In small interdependent groups, social breakdowns can cause the entire community to fail, because every member is an essential part of how the community supports itself and there are no backups for any skill set.
The bus factor problem applies if people start refusing to work with each other.
Communities shouldn’t be able to fail like so. Your average stand-alone commune doesn’t get that much bigger than a family-farm. The idea that everyone should have to lock-in to such an arrangement is kind-of toxic.
Don’t approach the problems you’re talking about from the perspective of a serf.
EDIT: On reading your link, you’ve hit upon precisely why I wouldn’t encourage too deep an integration between artisans and single communes. Everyone in the commune should know how to make their commune work and who do go to outside the commune when specific tools or expertise are needed beyond their commune’s residents.
No one person in a commune should be irreplacable or capable of taking the whole thing down in a way that prevents residents from being able to just up and leave.
Nobody said anything about serfdom.
Communities are always able to fail like so. A division between members can absolutely fracture any kind of social cooperation.
This isn’t a commune, it’s a compound. Or a live/work arrangement. Or just a cult, depending on how “we’re all family here” they are.
This isn’t a commune, it’s just a town, or a village.
The whole concept of a commune is self-supporting, self-sustaining and to at least some degree self-contained. Also, frequently, self-absorbed.
The smaller the group is the more inevitable this is. At a very small size (less than 20 people), where the group is dependent on itself for food production, then just the loss of basic labor might ruin the group’s ability to provide for itself.
If everyone just up and leaves, what was even the point of forming a commune? Again, what you’re talking about is just a town. A primarily agrarian town maybe, but still just a town.
Congratulations, you missed any notion of nuance and scale in my original comment. A community is indeed much larger than a single commune, in much the same way a village is bigger than a farm.
If a given commune’s members move to another commune, nothing is truly lost. The original commune is down to the two who hate eachother, or one will screw up enough to get forced out before that happens, so what? Eventually, new members will show, or nearby communes will take on the work and any resources no longer being utilized.
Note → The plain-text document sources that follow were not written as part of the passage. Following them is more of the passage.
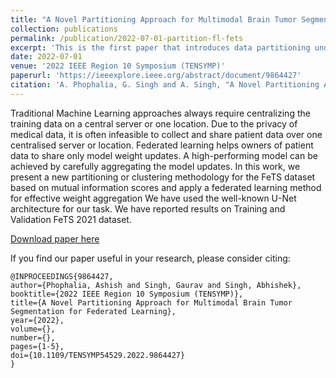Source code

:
 ```yaml
---
title: "A Novel Partitioning Approach for Multimodal Brain Tumor Segmentation for Federated Learning"
collection: publications
permalink: /publication/2022-07-01-partition-fl-fets
excerpt: 'This is the first paper that introduces data partitioning under the FL framework on the FeTS dataset.'
date: 2022-07-01
venue: '2022 IEEE Region 10 Symposium (TENSYMP)'
paperurl: 'https://ieeexplore.ieee.org/abstract/document/9864427'
citation: 'A. Phophalia, G. Singh and A. Singh, "A Novel Partitioning Approach for Multimodal Brain Tumor Segmentation for Federated Learning," 2022 IEEE Region 10 Symposium (TENSYMP), 2022, pp. 1-5, doi: 10.1109/TENSYMP54529.2022.9864427.'
---
```

Traditional Machine Learning approaches always require centralizing the training data on a central server or one location. Due to the privacy of medical data, it is often infeasible to collect and share patient data over one centralised server or location. Federated learning helps owners of patient data to share only model weight updates. A high-performing model can be achieved by carefully aggregating the model updates. In this work, we present a new partitioning or clustering methodology for the FeTS dataset based on mutual information scores and apply a federated learning method for effective weight aggregation We have used the well-known U-Net architecture for our task. We have reported results on Training and Validation FeTS 2021 dataset.

[Download paper here](https://ieeexplore.ieee.org/abstract/document/9864427)

If you find our paper useful in your research, please consider citing:
```
@INPROCEEDINGS{9864427,  
author={Phophalia, Ashish and Singh, Gaurav and Singh, Abhishek},  
booktitle={2022 IEEE Region 10 Symposium (TENSYMP)},   
title={A Novel Partitioning Approach for Multimodal Brain Tumor Segmentation for Federated Learning},   
year={2022},  
volume={},  
number={},  
pages={1-5},  
doi={10.1109/TENSYMP54529.2022.9864427}
}
```
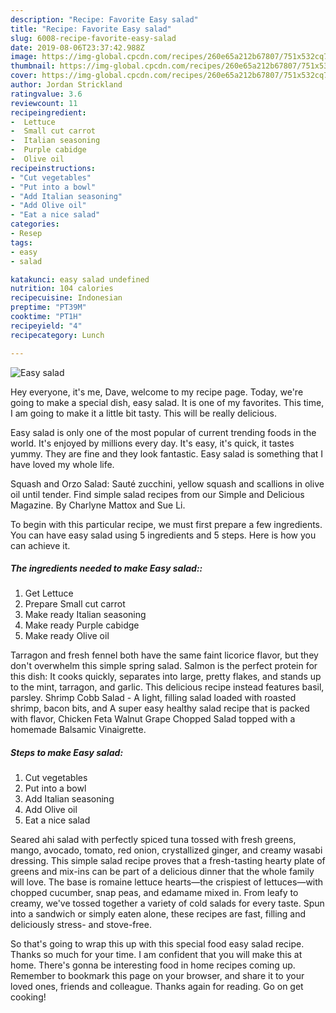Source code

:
 ```yaml
---
description: "Recipe: Favorite Easy salad"
title: "Recipe: Favorite Easy salad"
slug: 6008-recipe-favorite-easy-salad
date: 2019-08-06T23:37:42.988Z
image: https://img-global.cpcdn.com/recipes/260e65a212b67807/751x532cq70/easy-salad-recipe-main-photo.jpg
thumbnail: https://img-global.cpcdn.com/recipes/260e65a212b67807/751x532cq70/easy-salad-recipe-main-photo.jpg
cover: https://img-global.cpcdn.com/recipes/260e65a212b67807/751x532cq70/easy-salad-recipe-main-photo.jpg
author: Jordan Strickland
ratingvalue: 3.6
reviewcount: 11
recipeingredient:
-  Lettuce
-  Small cut carrot
-  Italian seasoning
-  Purple cabidge
-  Olive oil
recipeinstructions:
- "Cut vegetables"
- "Put into a bowl"
- "Add Italian seasoning"
- "Add Olive oil"
- "Eat a nice salad"
categories:
- Resep
tags:
- easy
- salad

katakunci: easy salad undefined
nutrition: 104 calories
recipecuisine: Indonesian
preptime: "PT39M"
cooktime: "PT1H"
recipeyield: "4"
recipecategory: Lunch

---
```



![Easy salad](https://img-global.cpcdn.com/recipes/260e65a212b67807/751x532cq70/easy-salad-recipe-main-photo.jpg)

Hey everyone, it's me, Dave, welcome to my recipe page. Today, we're going to make a special dish, easy salad. It is one of my favorites. This time, I am going to make it a little bit tasty. This will be really delicious.

Easy salad is only one of the most popular of current trending foods in the world. It's enjoyed by millions every day. It's easy, it's quick, it tastes yummy. They are fine and they look fantastic. Easy salad is something that I have loved my whole life.

Squash and Orzo Salad: Sauté zucchini, yellow squash and scallions in olive oil until tender. Find simple salad recipes from our Simple and Delicious Magazine. By Charlyne Mattox and Sue Li.


To begin with this particular recipe, we must first prepare a few ingredients. You can have easy salad using 5 ingredients and 5 steps. Here is how you can achieve it.

##### The ingredients needed to make Easy salad::

1. Get  Lettuce
1. Prepare  Small cut carrot
1. Make ready  Italian seasoning
1. Make ready  Purple cabidge
1. Make ready  Olive oil


Tarragon and fresh fennel both have the same faint licorice flavor, but they don&#39;t overwhelm this simple spring salad. Salmon is the perfect protein for this dish: It cooks quickly, separates into large, pretty flakes, and stands up to the mint, tarragon, and garlic. This delicious recipe instead features basil, parsley. Shrimp Cobb Salad - A light, filling salad loaded with roasted shrimp, bacon bits, and A super easy healthy salad recipe that is packed with flavor, Chicken Feta Walnut Grape Chopped Salad topped with a homemade Balsamic Vinaigrette. 

##### Steps to make Easy salad:

1. Cut vegetables
1. Put into a bowl
1. Add Italian seasoning
1. Add Olive oil
1. Eat a nice salad


Seared ahi salad with perfectly spiced tuna tossed with fresh greens, mango, avocado, tomato, red onion, crystallized ginger, and creamy wasabi dressing. This simple salad recipe proves that a fresh-tasting hearty plate of greens and mix-ins can be part of a delicious dinner that the whole family will love. The base is romaine lettuce hearts—the crispiest of lettuces—with chopped cucumber, snap peas, and edamame mixed in. From leafy to creamy, we&#39;ve tossed together a variety of cold salads for every taste. Spun into a sandwich or simply eaten alone, these recipes are fast, filling and deliciously stress- and stove-free. 

So that's going to wrap this up with this special food easy salad recipe. Thanks so much for your time. I am confident that you will make this at home. There's gonna be interesting food in home recipes coming up. Remember to bookmark this page on your browser, and share it to your loved ones, friends and colleague. Thanks again for reading. Go on get cooking!
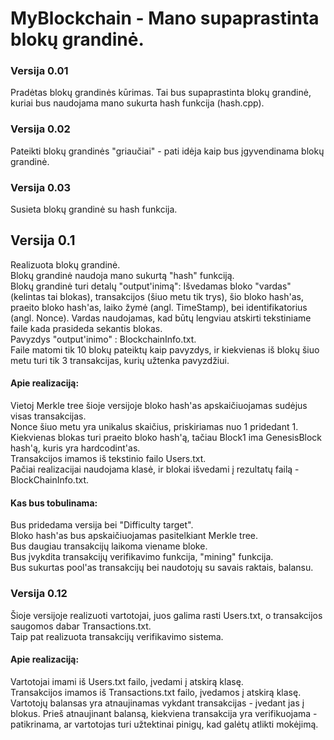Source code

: # MyBlockchain - Mano supaprastinta blokų grandinė.
### Versija 0.01  
Pradėtas blokų grandinės kūrimas. Tai bus supaprastinta blokų grandinė, kuriai bus naudojama mano sukurta hash funkcija (hash.cpp).
### Versija 0.02  
Pateikti blokų grandinės "griaučiai" - pati idėja kaip bus įgyvendinama blokų grandinė.   
### Versija 0.03  
Susieta blokų grandinė su hash funkcija.   
## Versija 0.1   
Realizuota blokų grandinė.  
Blokų grandinė naudoja mano sukurtą "hash" funkciją.  
Blokų grandinė turi detalų "output'inimą": Išvedamas bloko "vardas" (kelintas tai blokas), transakcijos (šiuo metu tik trys), šio bloko hash'as, praeito bloko hash'as, laiko žymė (angl. TimeStamp), bei identifikatorius (angl. Nonce). Vardas naudojamas, kad būtų lengviau atskirti tekstiniame faile kada prasideda sekantis blokas.  
Pavyzdys "output'inimo" : BlockchainInfo.txt.  
Faile matomi tik 10 blokų pateiktų kaip pavyzdys, ir kiekvienas iš blokų šiuo metu turi tik 3 transakcijas, kurių užtenka pavyzdžiui.  
#### Apie realizaciją:   
Vietoj Merkle tree šioje versijoje bloko hash'as apskaičiuojamas sudėjus visas transakcijas.  
Nonce šiuo metu yra unikalus skaičius, priskiriamas nuo 1 pridedant 1.  
Kiekvienas blokas turi praeito bloko hash'ą, tačiau Block1 ima GenesisBlock hash'ą, kuris yra hardcodint'as.  
Transakcijos imamos iš tekstinio failo Users.txt.  
Pačiai realizacijai naudojama klasė, ir blokai išvedami į rezultatų failą - BlockChainInfo.txt.  
#### Kas bus tobulinama:  
Bus pridedama versija bei "Difficulty target".  
Bloko hash'as bus apskaičiuojamas pasitelkiant Merkle tree.  
Bus daugiau transakcijų laikoma viename bloke.  
Bus įvykdita transakcijų verifikavimo funkcija, "mining" funkcija.  
Bus sukurtas pool'as transakcijų bei naudotojų su savais raktais, balansu.  
### Versija 0.12  
Šioje versijoje realizuoti vartotojai, juos galima rasti Users.txt, o transakcijos saugomos dabar Transactions.txt.  
Taip pat realizuota transakcijų verifikavimo sistema.  
#### Apie realizaciją:  
Vartotojai imami iš Users.txt failo, įvedami į atskirą klasę.  
Transakcijos imamos iš Transactions.txt failo, įvedamos į atskirą klasę.  
Vartotojų balansas yra atnaujinamas vykdant transakcijas - įvedant jas į blokus. Prieš atnaujinant balansą, kiekviena transakcija yra verifikuojama - patikrinama, ar vartotojas turi užtektinai pinigų, kad galėtų atlikti mokėjimą.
Meanwhile, you’re insisting the whole setup requires twenty or so people, hell-bent on being insular and self-sustaining(near impossibilities for long-term survival in Western countries - the Feds will come calling), all under the same roof. These are ALL notions I rejected in my initial comment. A commune, and/or a community composed of communes and individuals/infrastructure hosting multiple communes, is more than a glorified polycule or a cult.
Don’t look to me to defend the effigy you’ve decided to burn in your head. If you read my other comments, I’ve made clear that my own preference is to avoid en-meshing myself in any potentially dysfunctional, singular commune.
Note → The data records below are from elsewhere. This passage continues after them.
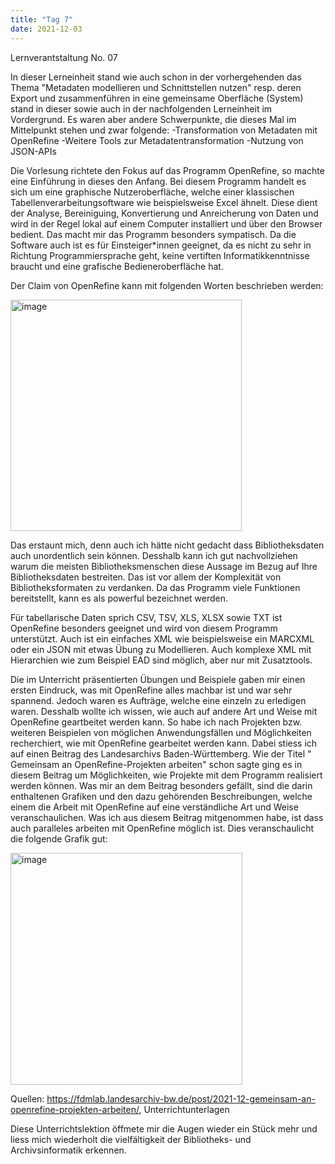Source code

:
 ```yaml
---
title: "Tag 7"
date: 2021-12-03
---
```


Lernverantstaltung No. 07

In dieser Lerneinheit stand wie auch schon in der vorhergehenden das Thema "Metadaten modellieren und Schnittstellen nutzen" resp. deren Export und zusammenführen in eine gemeinsame Oberfläche (System) stand in dieser sowie auch in der nachfolgenden Lerneinheit im Vordergrund. Es waren aber andere Schwerpunkte, die dieses Mal im Mittelpunkt stehen und zwar folgende:
-Transformation von Metadaten mit OpenRefine
-Weitere Tools zur Metadatentransformation
-Nutzung von JSON-APIs

Die Vorlesung richtete den Fokus auf das Programm OpenRefine, so machte eine Einführung in dieses den Anfang. Bei diesem Programm handelt es sich um eine graphische Nutzeroberfläche, welche einer klassischen Tabellenverarbeitungsoftware wie beispielsweise Excel ähnelt. Diese dient der Analyse, Bereiniguing, Konvertierung und Anreicherung von Daten und wird in der Regel lokal auf einem Computer installiert und über den Browser bedient. Das macht mir das Programm besonders sympatisch. Da die Software auch ist es für Einsteiger*innen geeignet, da es nicht zu sehr in Richtung Programmiersprache geht, keine vertiften Informatikkenntnisse braucht und eine grafische Bedieneroberfläche hat. 

Der Claim von OpenRefine kann mit folgenden Worten beschrieben werden: 

 <img width="370" alt="image" src="https://user-images.githubusercontent.com/91735645/151656258-557e418d-f792-422a-b61a-f2644d7fdbe2.png">

 

Das erstaunt mich, denn auch ich hätte nicht gedacht dass Bibliotheksdaten auch unordentlich sein können. Desshalb kann ich gut nachvollziehen warum die meisten Bibliotheksmenschen diese Aussage im Bezug auf Ihre Bibliotheksdaten bestreiten. Das ist vor allem der Komplexität von Bibliotheksformaten zu verdanken. Da das Programm viele Funktionen bereitstellt, kann es als powerful bezeichnet werden. 

Für tabellarische Daten sprich CSV, TSV, XLS, XLSX sowie TXT ist OpenRefine besonders geeignet und wird von diesem Programm unterstützt. Auch ist ein einfaches XML wie beispielsweise ein MARCXML oder ein JSON mit etwas Übung zu Modellieren. Auch komplexe XML mit Hierarchien wie zum Beispiel EAD sind möglich, aber nur mit Zusatztools. 

Die im Unterricht präsentierten Übungen und Beispiele gaben mir einen ersten Eindruck, was mit OpenRefine alles machbar ist und war sehr spannend. Jedoch waren es Aufträge, welche eine einzeln zu erledigen waren. Desshalb wollte ich wissen, wie auch auf andere Art und Weise mit OpenRefine geartbeitet werden kann. So habe ich nach Projekten bzw. weiteren Beispielen von möglichen Anwendungsfällen und Möglichkeiten recherchiert, wie mit OpenRefine gearbeitet werden kann. Dabei stiess ich auf einen Beitrag des Landesarchivs Baden-Württemberg. Wie der Titel " Gemeinsam an OpenRefine-Projekten arbeiten" schon sagte ging es in diesem Beitrag um Möglichkeiten, wie Projekte mit dem Programm realisiert werden können. Was mir an dem Beitrag besonders gefällt, sind die darin enthaltenen Grafiken und den dazu gehörenden Beschreibungen, welche einem die Arbeit mit OpenRefine auf eine verständliche Art und Weise veranschaulichen. Was ich aus diesem Beitrag mitgenommen habe, ist dass auch paralleles arbeiten mit OpenRefine möglich ist. Dies veranschaulicht die folgende Grafik gut: 

<img width="371" alt="image" src="https://user-images.githubusercontent.com/91735645/151656272-6774816c-3e02-4cb8-9113-2ac93605beed.png">

 
Quellen: https://fdmlab.landesarchiv-bw.de/post/2021-12-gemeinsam-an-openrefine-projekten-arbeiten/, Unterrichtunterlagen

Diese Unterrichtslektion öffmete mir die Augen wieder ein Stück mehr und liess mich wiederholt die vielfältigkeit der Bibliotheks- und Archivsinformatik erkennen.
If we’re going to extremes, I prefer the Beduins or Travellers to the setups you’re concerned with “disproving” or whatever. Even though I called it a lazy example on my part, there’s good reason I mentioned the Amish originally, and not the Branch Davidians or all the FLDS drama you can watch on TV. If you’re so concerned about Jonestown, stop pretending that’s the only setup out there, or that glorified polygamy with religious overtones is what people want from a commune.